Originally published at Rubin Reports.
–Do you have anything remotely hopeful to say about the trajectory of the Arab Spring today?
Laugh. Aha! Fishing for optimism. Okay. First, the anti-Islamist opposition in Egypt and Tunisia has coalesced. There’s hope for autonomy for a moderate Kurdish area in Syria. And more people in the West have woken up to the situation and the danger. That’s about it for optimism about the region. I am far more optimistic about Israel’s strategic situation but that’s another issue.
Seriously, though, in Egypt and Tunisia there is a battle and the Islamists face serious opposition. The issue is not to get bound up in the details of the demonstrations but to ask what actual impact this will have. The Islamist timetable for fundamentally transforming their countries is going to be slower though there’s no reason to believe the effort will stop, much less be reversed. Nor will the West rally to the opposition’s support. The moderate democratic forces are very much alone, just as they are in Iran and to a very real extent in Syria, too.
As for Syria, 2013 is probably going to be the year of a rebel victory, even though they might not control the entire country until 2014. So what kind of government is going to rule Syria? It’s an open question but the Muslim Brotherhood is the best bet.
And the Obama Administration, which is still in office, has not changed any of its basic positions on these issues.
–Should the U.S. have some bottom lines to try to influence the upcoming constitutional referendum in Egypt?
Shrug. The Constitution will pass. The U.S. government won’t say a word of criticism or do anything. Thus, the United States has no influence on the referendum. What will happen as the Brotherhood will continue to intimidate the courts and the Egyptian president rules by decree? Will the White House seriously condition aid on the treatment of women and Christians? .Obama is doing the absolute minimum to criticize the new regime which is, let’s face it, now a U.S. client.
–Is there anything we or anyone else the United States can do to help influence things in Egypt?
There’s a lot but nothing will be done.
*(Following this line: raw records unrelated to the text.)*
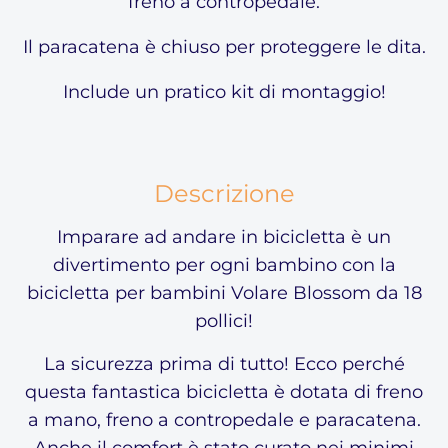
freno a contropedale.
Il paracatena è chiuso per proteggere le dita.
Include un pratico kit di montaggio!
Descrizione
Imparare ad andare in bicicletta è un
divertimento per ogni bambino con la
bicicletta per bambini Volare Blossom da 18
pollici!
La sicurezza prima di tutto! Ecco perché
questa fantastica bicicletta è dotata di freno
a mano, freno a contropedale e paracatena.
Anche il comfort è stato curato nei minimi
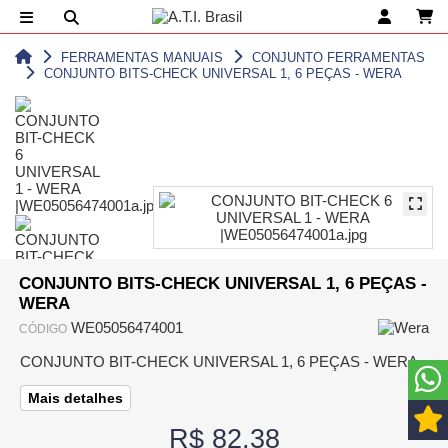
FERRAMENTAS MANUAIS
CONJUNTO FERRAMENTAS
CONJUNTO BITS-CHECK UNIVERSAL 1, 6 PEÇAS - WERA
CONJUNTO BITS-CHECK UNIVERSAL 1, 6 PEÇAS -
WERA
WE05056474001
CÓDIGO
CONJUNTO BIT-CHECK UNIVERSAL 1, 6 PEÇAS - WERA
Mais detalhes
R$ 82,38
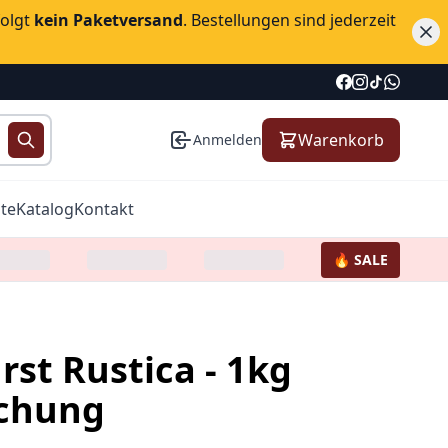
folgt
kein Paketversand
. Bestellungen sind jederzeit
Warenkorb
Anmelden
te
Katalog
Kontakt
🔥 SALE
st Rustica - 1kg
chung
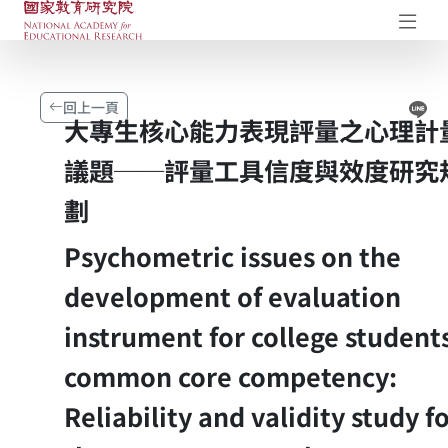
國家教育研究院-研究成果典藏庫
開
Li
回上一頁
大專生核心能力表現評量之心理計
議題──評量工具信度與效度研究
劃
Psychometric issues on the
development of evaluation
instrument for college student
common core competency:
Reliability and validity study f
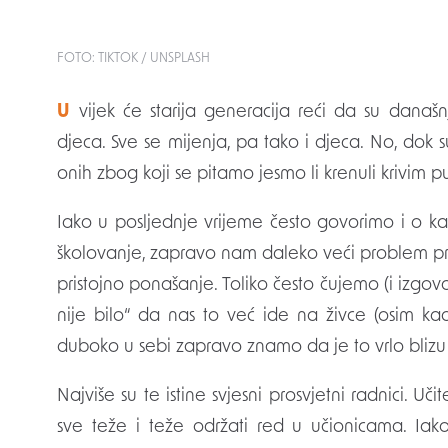
FOTO: TIKTOK / UNSPLASH
Uvijek će starija generacija reći da su današnja djeca drukčija od onog kakvi su oni bili kao
djeca. Sve se mijenja, pa tako i djeca. No, dok
onih zbog koji se pitamo jesmo li krenuli krivim 
Iako u posljednje vrijeme često govorimo i o ka
školovanje, zapravo nam daleko veći problem pred
pristojno ponašanje. Toliko često čujemo (i izgo
nije bilo“ da nas to već ide na živce (osim kad
duboko u sebi zapravo znamo da je to vrlo blizu 
Najviše su te istine svjesni prosvjetni radnici. Uči
sve teže i teže održati red u učionicama. Iak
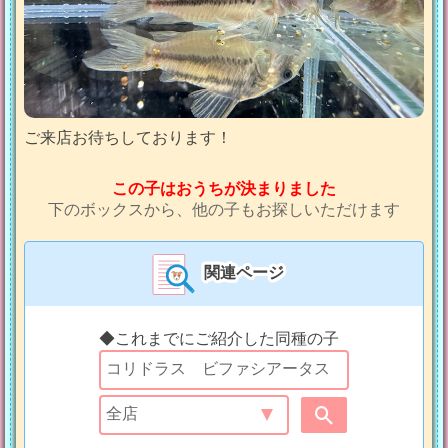
ご来店お待ちしております！
この子はおうちが決まりました
下のボックスから、他の子もお探しいただけます
関連ページ
◆これまでにご紹介した同種の子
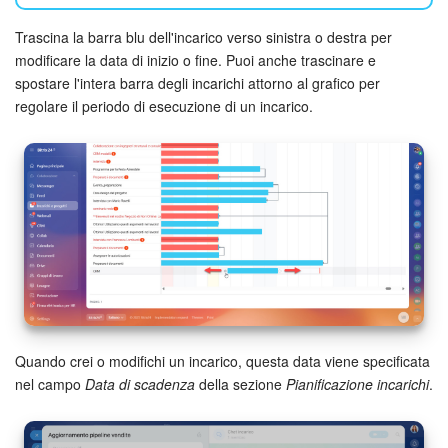
Trascina la barra blu dell'incarico verso sinistra o destra per
Bitrix24 Market
modificare la data di inizio o fine. Puoi anche trascinare e
spostare l'intera barra degli incarichi attorno al grafico per
Siti e store
regolare il periodo di esecuzione di un incarico.
Online store
Dipendenti
Knowledge base
Firma elettronica
Firma elettronica per HR
Quando crei o modifichi un incarico, questa data viene specificata
nel campo
Data di scadenza
della sezione
Pianificazione incarichi
.
Automazione
Flussi di lavoro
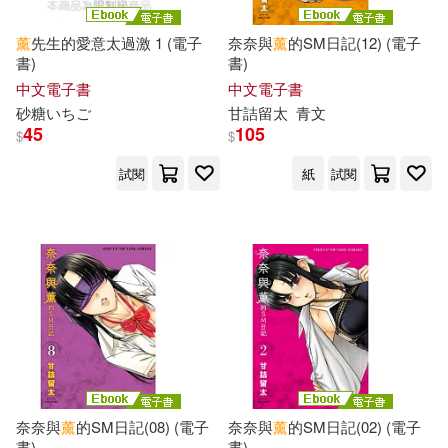
PRESIDENT Inc.(415)
NEO_VIP(125)
薰
先生的愛意太過激 1 (電子
奈奈與
薰
的SM日記(12) (電子
武漢大學出版社(415)
書)
書)
中文電子書
中文電子書
沙月恵奈(124)
許斐剛(124)
砂糖いちご
甘詰留太
青文
江西美術出版社(415)
45
105
$
$
野々浦暖(124)
試閱
紙
試閱
magnetic G(411)
青年文摘雜誌社(124)
悅知文化(409)
黃易(124)
平安文化(405)
小天下(404)
シネマジック現場スチール写真集
(123)
心靈工坊(402)
素人ホイホイZ(123)
奈奈與
薰
的SM日記(08) (電子
奈奈與
薰
的SM日記(02) (電子
大師輕鬆讀股份有限公司(399)
書)
書)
It’s a matter of the Obama Administration’s ideology and policies.
–Is Syria going to use chemical weapons? The U.S. says we’ll take action if they do. What could that look like?
I think that the rebels will capture Aleppo within 3-4 months and Damascus some time in 2013. Then the regime will retreat to the northwest, the world will recognize a rebel regime as ruling the country, and there will be a bloodbath. Expect the Obama Administration to take little or no action. Whether or not the regime uses chemical weapons on a few occasions won’t help it and would probably hasten its fall.
–What happens when Assad goes, one way or another?
It’s very complex because there are so many players: Sunnis, Alawites, Christians, and Druze; Kurds; Brotherhood people, Salafists of many different groups, professional soldiers, warlords, and liberals. A lot of the powerbrokers are local.
Experience generally shows us that the winner is the side that is the best-armed, most organized, knows what it thinks and wants, and perhaps has the most international backing. That’s the Brotherhood.
–It was a brutal November between Israel and Palestinians – how long is the ceasefire likely to hold?
Hamas will escalate at some point in the future and Israel will wait as long as possible to respond. The fact that Egypt doesn’t want another confrontation will postpone that day from, say, six months to three years. We’re probably talking about two to three years for anything big but of course Hamas will attack on a lower level. It’s main incentive, of course, is that it knows ultimately the world will protect it from total defeat by Israel. We’ve actually reached the point, as shown by the last five years, when a repressive terrorist group is kept in power by Western democratic states backing that status quo. Are the Palestinians emboldened by its change in U.N. status? What long term effect does that vote have?
It’s the end of any hope for a peace process. Why should the Palestinians negotiate when they believe they can get whatever they want from the international community? Why should Israel make agreements or concessions when it knows it will get nothing and the world will abrogate the other side’s obligations?